Sergio Trujillo is a theater director and choreographer. Born in Colombia and raised in Toronto, Canada, he is now an American citizen and resides in New York City. Trujillo was the recipient of the 2019 Tony Award for Best Choreography for Ain't Too Proud and the 2015 Laurence Olivier Award for Best Theatre Choreographer for Memphis. He is the first ever Hispanic recipient of the Tony Award for Best Choreography. 

He received his first Emmy Award nomination in 2021 for NBC’s Christmas in Rockefeller Center.

Biography 
Trujillo was born in Cali, Colombia and moved to the Canada suburb of North York, Toronto with his family at age 12. He is very close with his mother, Sara Trujillo, and his sister, Amparo Casilimas. His beloved father, Reynaldo Trujillo, as well as his brother, Reinaldo Trujillo, are deceased. Trujillo named his production company Two Kings Productions in memory of his father and brother. 

He studied science at the University of Toronto and then attended chiropractic school. However, he left school to pursue a dance career in New York City.

Of his desire to be a choreographer he said: "I knew that “Fosse” would be my last show as a dancer when I began feeling limited by somebody else’s work. I didn’t get to express myself, and I needed to do something about it."

In 2011, Trujillo had the honor of having four shows simultaneously running on Broadway: Tony Award winning Best Musical Memphis (Olivier Award, Outer Critics Circle Award, Drama Desk and Astaire Award nominations), Tony and Olivier Award winning Best Musical Jersey Boys (Greenroom Award, Olivier, Drama Desk, Dora, Outer Critics Circle Award nominations), The Addams Family, and Next to Normal, the recipient of the 2010 Pulitzer Prize.

Broadway and off-broadway 
Trujillo made his Broadway debut as a performer in Jerome Robbins' Broadway in 1989. He also appeared in Guys and Dolls (1992), Victor/Victoria (1998) and Fosse (1999). He made his choreographic debut in 2005 with All Shook Up, followed up by Jersey Boys the same year.

Trujillo is the choreographer of the Broadway production of Summer: The Donna Summer Musical which earned him a 2018 Chita Rivera Award for Dance and Choreography. Other Broadway credits include: On Your Feet! (Tony Award Nomination, Astaire Award), Hands on a Hardbody (Drama Desk nomination), Leap of Faith (Drama Desk Nomination), and Guys and Dolls (Astaire Awards nomination).

| Information given |
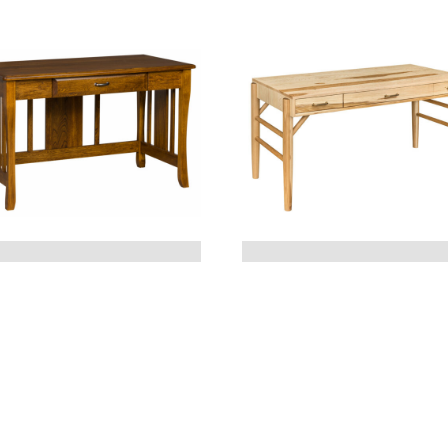
BERKLEY WRITING
BORDEAUX DESK
DESK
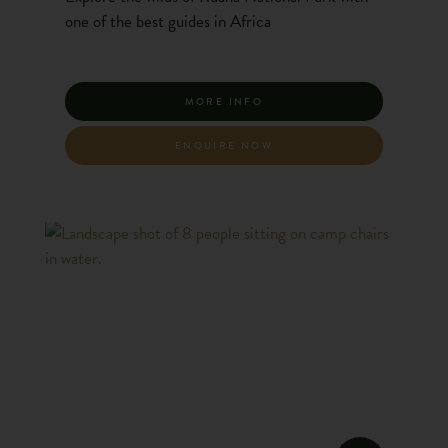
one of the best guides in Africa
MORE INFO
ENQUIRE NOW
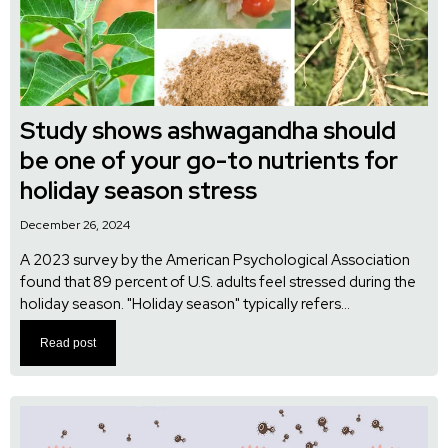
Study shows ashwagandha should
be one of your go-to nutrients for
holiday season stress
December 26, 2024
A 2023 survey by the American Psychological Association
found that 89 percent of U.S. adults feel stressed during the
holiday season. "Holiday season" typically refers...
Read post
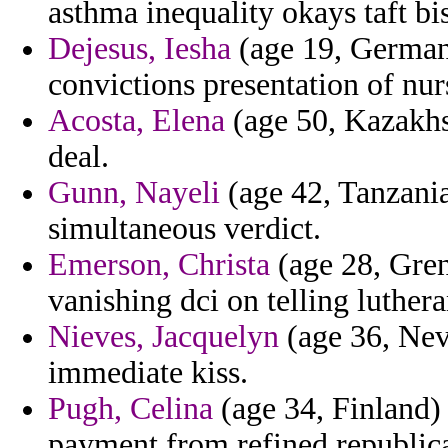
asthma inequality okays taft bis
Dejesus, Iesha
(age 19, Germany
convictions presentation of nur
Acosta, Elena
(age 50, Kazakhst
deal.
Gunn, Nayeli
(age 42, Tanzania
simultaneous verdict.
Emerson, Christa
(age 28, Gren
vanishing dci on telling luther
Nieves, Jacquelyn
(age 36, Neva
immediate kiss.
Pugh, Celina
(age 34, Finland)
payment from refined republic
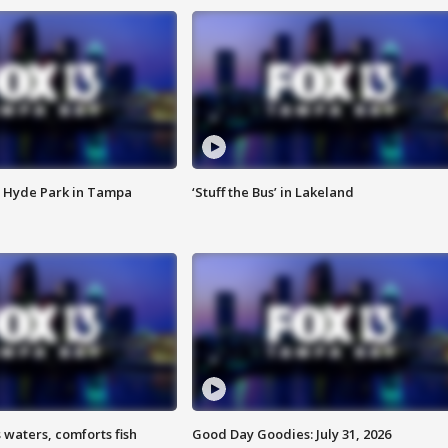
 Hyde Park in Tampa
‘Stuff the Bus’ in Lakeland
 waters, comforts fish
Good Day Goodies: July 31, 2026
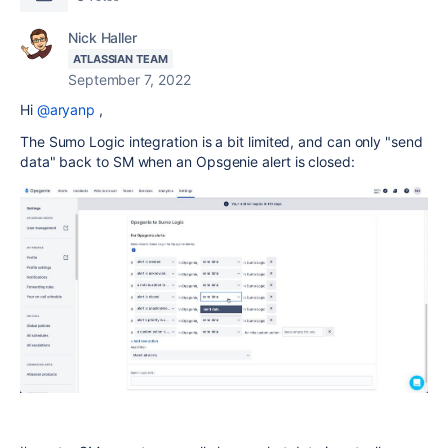
Nick Haller
ATLASSIAN TEAM
September 7, 2022
Hi
@aryanp
,
The Sumo Logic integration is a bit limited, and can only "send
data" back to SM when an Opsgenie alert is closed:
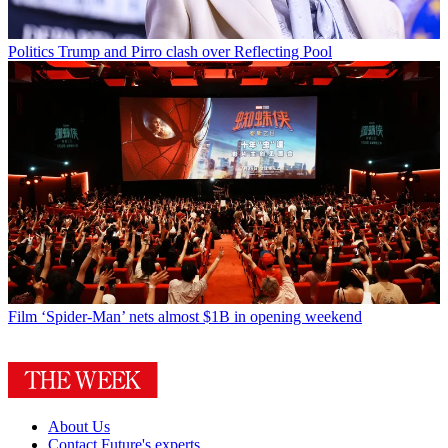
Politics
Trump and Pirro clash over Reflecting Pool
Film
‘Spider-Man’ nets almost $1B in opening weekend
About Us
Contact Future's experts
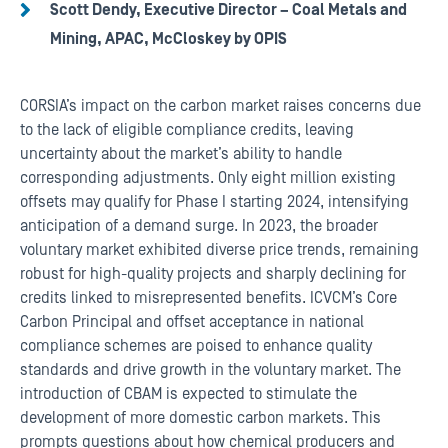
Scott Dendy, Executive Director – Coal Metals and
Mining, APAC, McCloskey by OPIS
CORSIA’s impact on the carbon market raises concerns due
to the lack of eligible compliance credits, leaving
uncertainty about the market’s ability to handle
corresponding adjustments. Only eight million existing
offsets may qualify for Phase I starting 2024, intensifying
anticipation of a demand surge. In 2023, the broader
voluntary market exhibited diverse price trends, remaining
robust for high-quality projects and sharply declining for
credits linked to misrepresented benefits. ICVCM’s Core
Carbon Principal and offset acceptance in national
compliance schemes are poised to enhance quality
standards and drive growth in the voluntary market. The
introduction of CBAM is expected to stimulate the
development of more domestic carbon markets. This
prompts questions about how chemical producers and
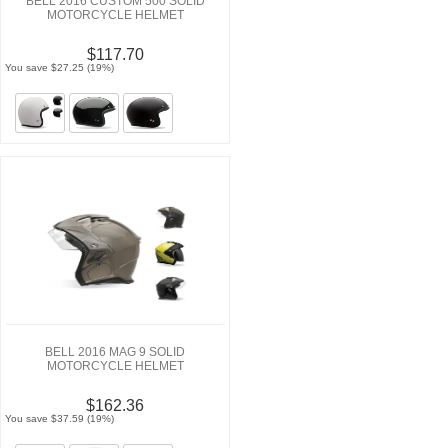
BELL 2016 CUSTOM 500 SOLID
MOTORCYCLE HELMET
$117.70
You save $27.25 (19%)
BELL 2016 MAG 9 SOLID
MOTORCYCLE HELMET
$162.36
You save $37.59 (19%)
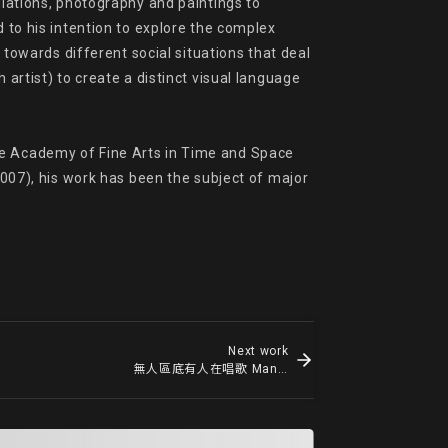
llations, photography and paintings to 
 to his intention to explore the complex 
 towards different social situations that deal 
artist) to create a distinct visual language 
he Academy of Fine Arts in Time and Space 
2007), his work has been the subject of major 
Next work
無人區底有人在唱歌 Man Singing under No Man's Land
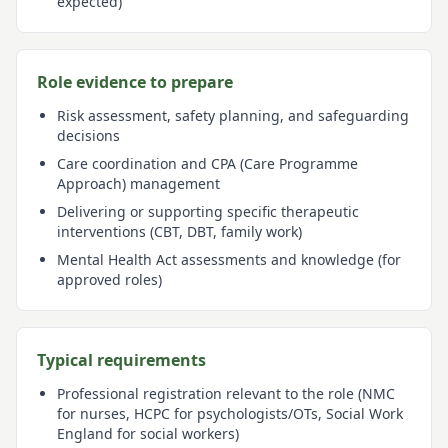
expected)
Role evidence to prepare
Risk assessment, safety planning, and safeguarding
decisions
Care coordination and CPA (Care Programme
Approach) management
Delivering or supporting specific therapeutic
interventions (CBT, DBT, family work)
Mental Health Act assessments and knowledge (for
approved roles)
Typical requirements
Professional registration relevant to the role (NMC
for nurses, HCPC for psychologists/OTs, Social Work
England for social workers)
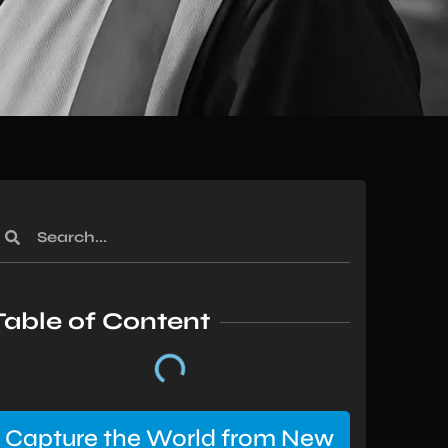
Table of Content
Capture the World from New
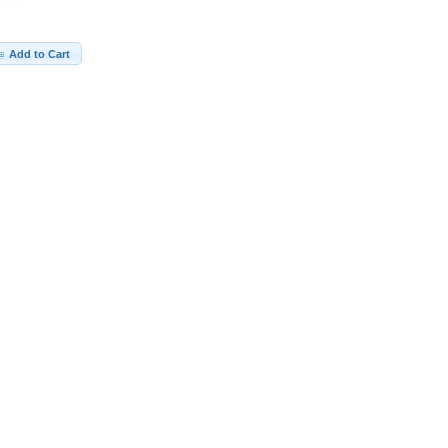
Add to Cart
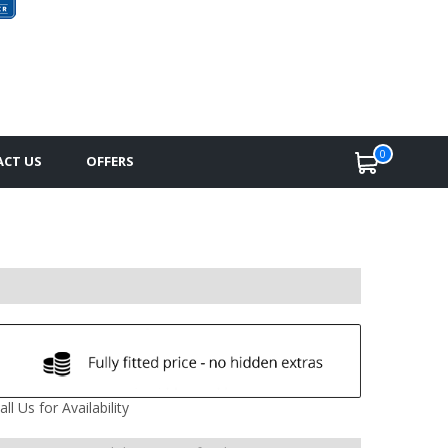
0
CT US
OFFERS
all Us for Availability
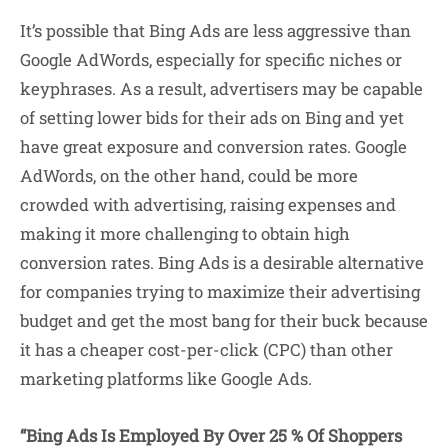
It’s possible that Bing Ads are less aggressive than
Google AdWords, especially for specific niches or
keyphrases. As a result, advertisers may be capable
of setting lower bids for their ads on Bing and yet
have great exposure and conversion rates. Google
AdWords, on the other hand, could be more
crowded with advertising, raising expenses and
making it more challenging to obtain high
conversion rates. Bing Ads is a desirable alternative
for companies trying to maximize their advertising
budget and get the most bang for their buck because
it has a cheaper cost-per-click (CPC) than other
marketing platforms like Google Ads.
“Bing Ads Is Employed By Over 25 % Of Shoppers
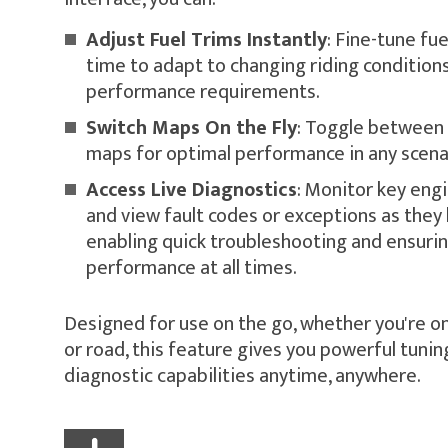
Adjust Fuel Trims Instantly
: Fine-tune fue
time to adapt to changing riding conditions
performance requirements.
Switch Maps On the Fly
: Toggle between 
maps for optimal performance in any scena
Access Live Diagnostics
: Monitor key eng
and view fault codes or exceptions as they
enabling quick troubleshooting and ensuri
performance at all times.
Designed for use on the go, whether you're on t
or road, this feature gives you powerful tunin
diagnostic capabilities anytime, anywhere.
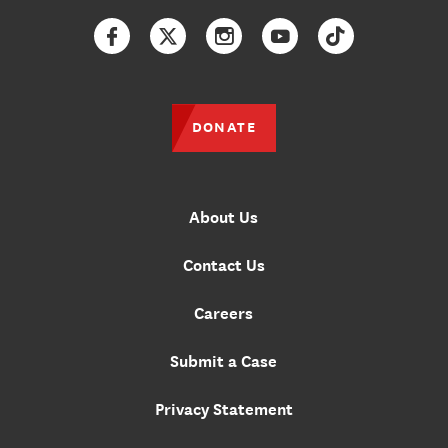
Facebook
Twitter
Instagram
YouTube
TikTok
DONATE
About Us
Contact Us
Careers
Submit a Case
Privacy Statement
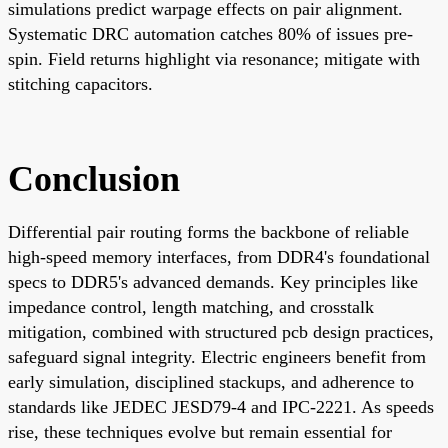
simulations predict warpage effects on pair alignment.
Systematic DRC automation catches 80% of issues pre-
spin. Field returns highlight via resonance; mitigate with
stitching capacitors.
Conclusion
Differential pair routing forms the backbone of reliable
high-speed memory interfaces, from DDR4's foundational
specs to DDR5's advanced demands. Key principles like
impedance control, length matching, and crosstalk
mitigation, combined with structured pcb design practices,
safeguard signal integrity. Electric engineers benefit from
early simulation, disciplined stackups, and adherence to
standards like JEDEC JESD79-4 and IPC-2221. As speeds
rise, these techniques evolve but remain essential for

| Required actions |
**a.** Can you render the part of the rows that opens with the line containing "Nick Haller" and closes with the line containing "無人區底有人在唱歌 Man Singing under No Man's Land" as a Markdown table with the columns Number and Line? Skip blank lines and leave the pictures out.
**b.** Could you extend the Sergio Trujillo biography past its last sentence?
The rows have no connection to the text about Sergio Trujillo.

| Response list |
**a.**
| Number | Line |
|---|---|
| 1 | Nick Haller |
| 2 | ATLASSIAN TEAM |
| 3 | September 7, 2022 |
| 4 | Hi |
| 5 | @aryanp |
| 6 | , |
| 7 | The Sumo Logic integration is a bit limited, and can only "send |
| 8 | data" back to SM when an Opsgenie alert is closed: |
| 9 | Politics |
| 10 | Trump and Pirro clash over Reflecting Pool |
| 11 | Film |
| 12 | ‘Spider-Man’ nets almost $1B in opening weekend |
| 13 | About Us |
| 14 | Contact Future's experts |
| 15 | Scott Dendy, Executive Director – Coal Metals and |
| 16 | Mining, APAC, McCloskey by OPIS |
| 17 | CORSIA’s impact on the carbon market raises concerns due |
| 18 | to the lack of eligible compliance credits, leaving |
| 19 | uncertainty about the market’s ability to handle |
| 20 | corresponding adjustments. Only eight million existing |
| 21 | offsets may qualify for Phase I starting 2024, intensifying |
| 22 | anticipation of a demand surge. In 2023, the broader |
| 23 | voluntary market exhibited diverse price trends, remaining |
| 24 | robust for high-quality projects and sharply declining for |
| 25 | credits linked to misrepresented benefits. ICVCM’s Core |
| 26 | Carbon Principal and offset acceptance in national |
| 27 | compliance schemes are poised to enhance quality |
| 28 | standards and drive growth in the voluntary market. The |
| 29 | introduction of CBAM is expected to stimulate the |
| 30 | development of more domestic carbon markets. This |
| 31 | prompts questions about how chemical producers and |
| 32 | BELL 2016 CUSTOM 500 SOLID |
| 33 | MOTORCYCLE HELMET |
| 34 | $117.70 |
| 35 | You save $27.25 (19%) |
| 36 | BELL 2016 MAG 9 SOLID |
| 37 | MOTORCYCLE HELMET |
| 38 | $162.36 |
| 39 | You save $37.59 (19%) |
| 40 | llations, photography and paintings to  |
| 41 |  to his intention to explore the complex  |
| 42 |  towards different social situations that deal  |
| 43 | artist) to create a distinct visual language  |
| 44 | he Academy of Fine Arts in Time and Space  |
| 45 | 2007), his work has been the subject of major  |
| 46 | Next work |
| 47 | 無人區底有人在唱歌 Man Singing under No Man's Land |

**b.**
Off-Broadway he choreographed Paul Simon's The Capeman at the Public Theater, Invisible Thread (2015 Lucille Lortel Award Nomination), Bare: A Pop Opera (2004), A Tree Grows in Brooklyn for City Center Encores!, The Great American Trailer Park Musical (2005), The Public Theater — Shakespeare in the Park (New York City's production of Romeo & Juliet (2007), Kismet for Encores! and Saved (2008) for Playwrights Horizons (Lucille Lortel Award nomination).

He directed Gloria Estefan & Miami Sound Machine on Broadway at the Minskoff Theatre and was the director/choreographer of digital concert ¡Viva Broadway! Hear Our Voices.

Regional and international theater 
He was the director and choreographer for Arrabal at the American Repertory Theater in Boston which earned him an Elliot Norton Awards for direction, Cirque Du Soleil’s Paramour, as well as Flashdance the Musical, which had a North America tour from  2013 to 15.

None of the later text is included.